***** Data shown *****

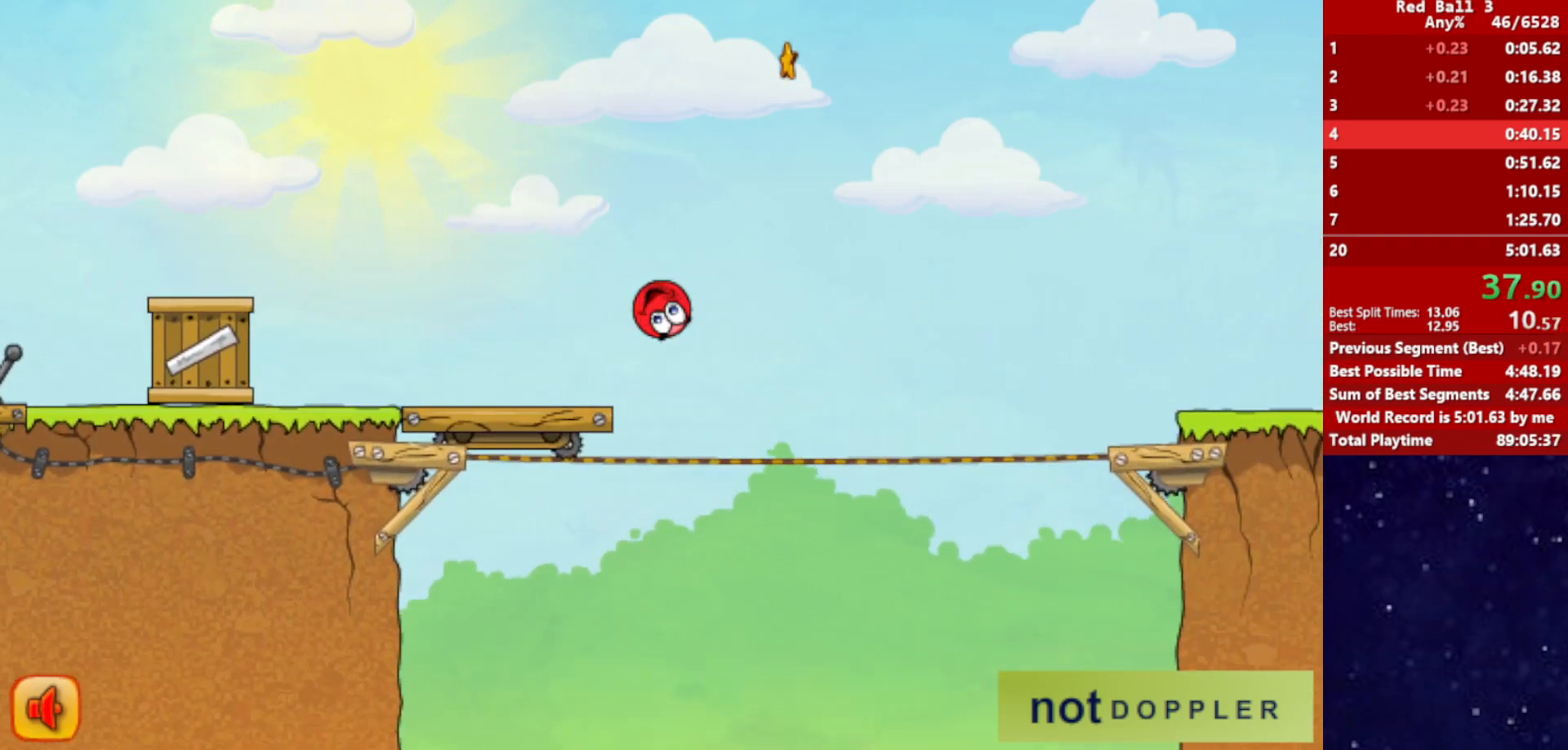
{"keys": ["right", "up"], "events": []}
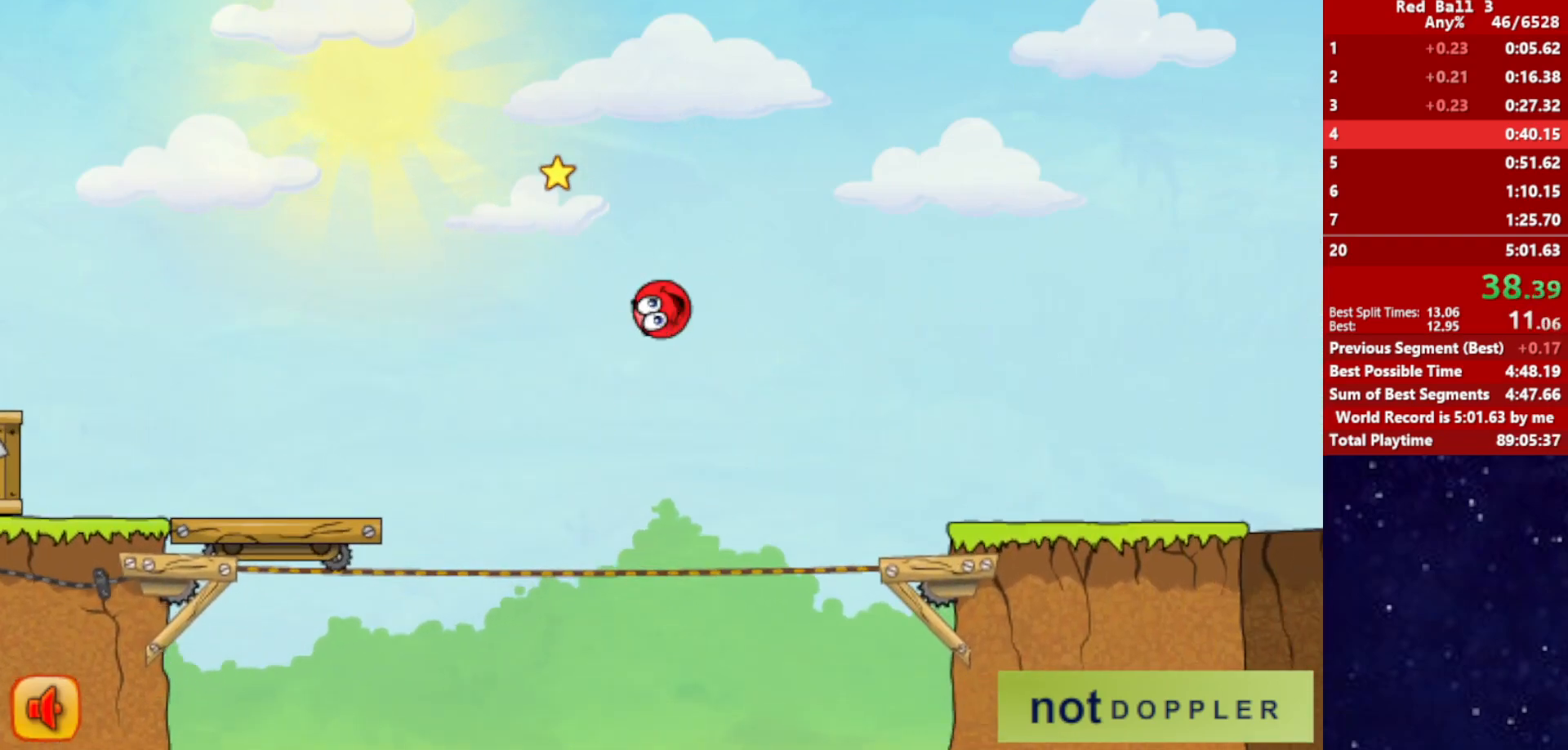
{"keys": ["right"], "events": [[400, "up", "up"]]}
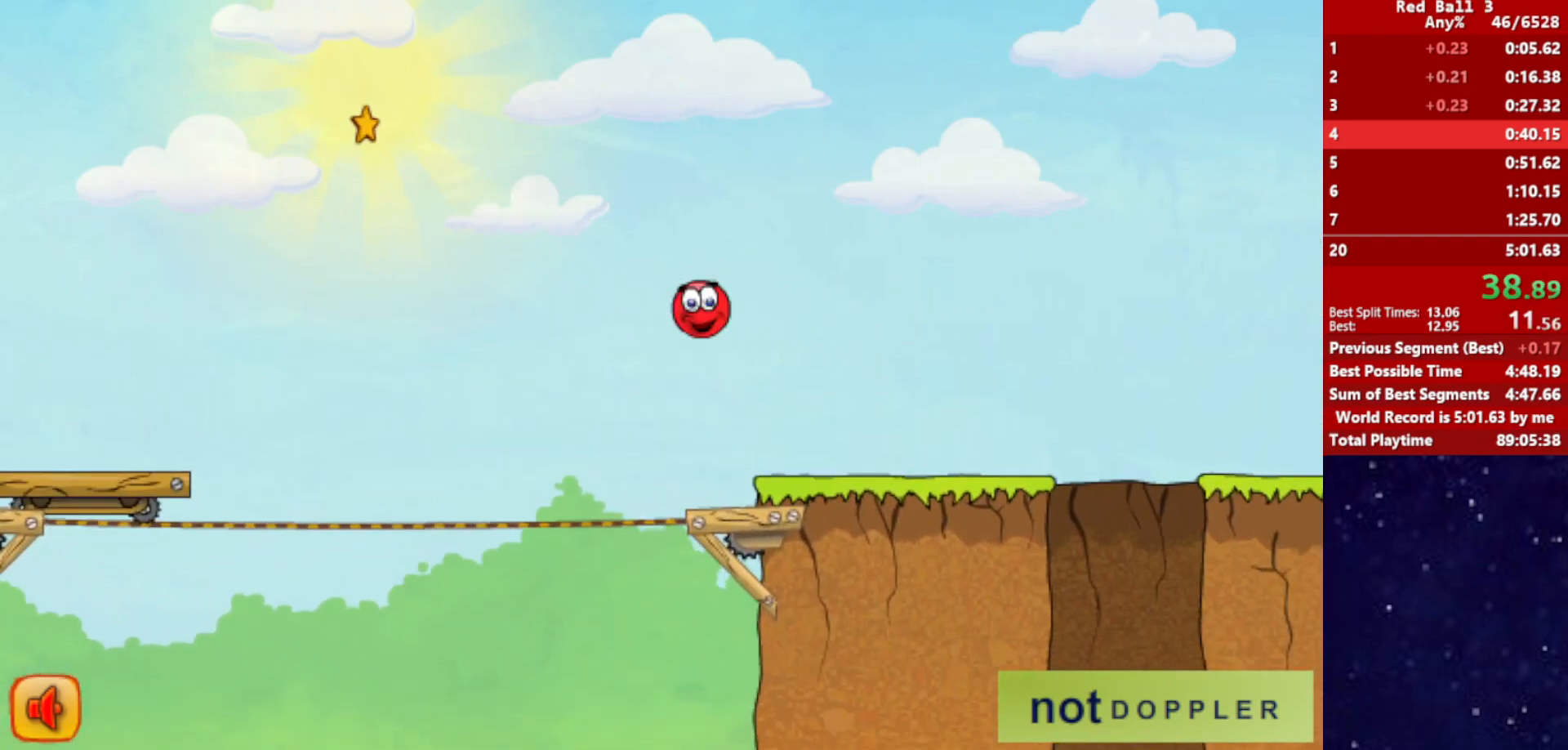
{"keys": ["right"], "events": []}
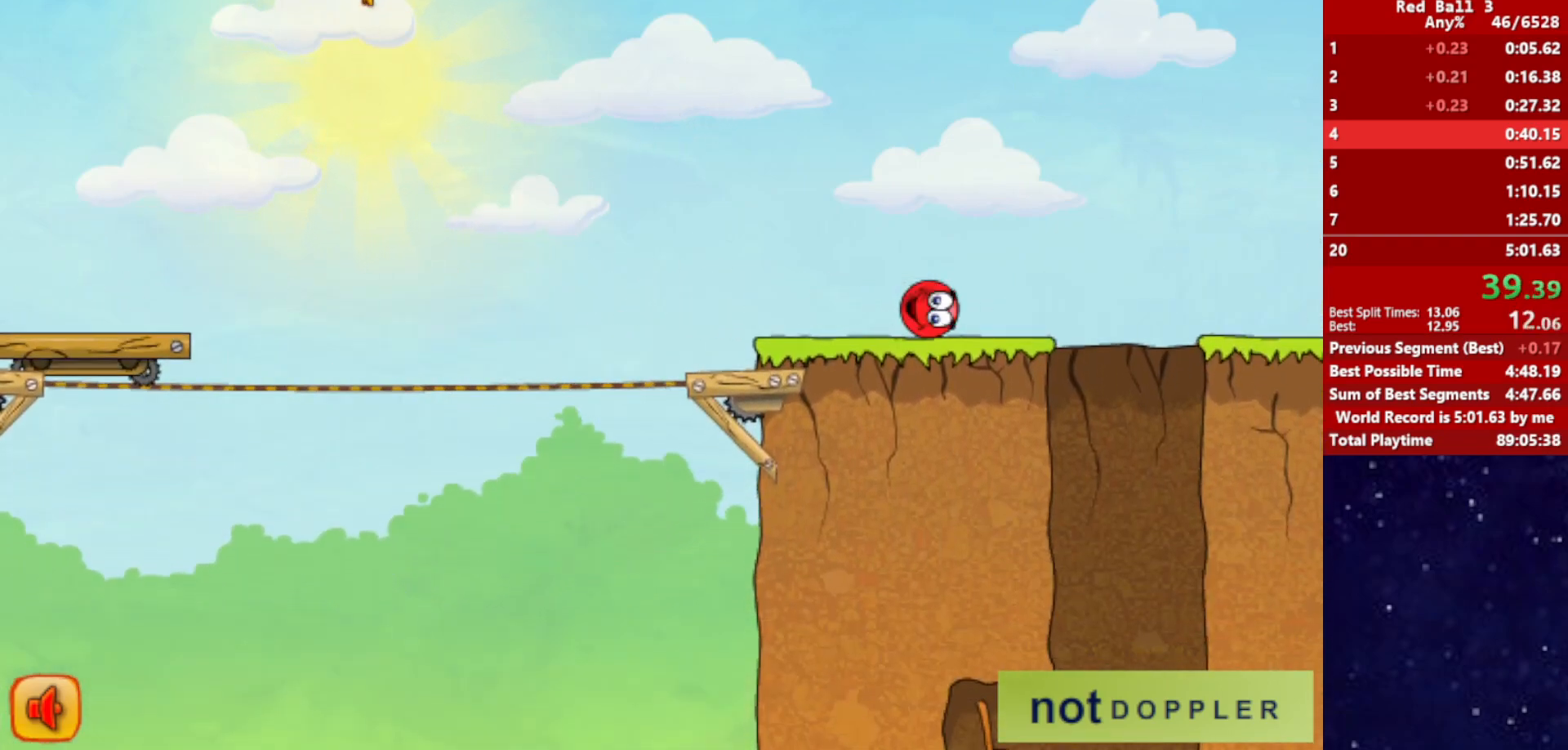
{"keys": ["left"], "events": [[217, "left", "down"], [217, "right", "up"]]}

*****

_Your objective_.
Write every line above out again exactly; pictures do not belong in the copy.

_Written answer_.
{"keys": ["right", "up"], "events": []}
{"keys": ["right"], "events": [[400, "up", "up"]]}
{"keys": ["right"], "events": []}
{"keys": ["left"], "events": [[217, "left", "down"], [217, "right", "up"]]}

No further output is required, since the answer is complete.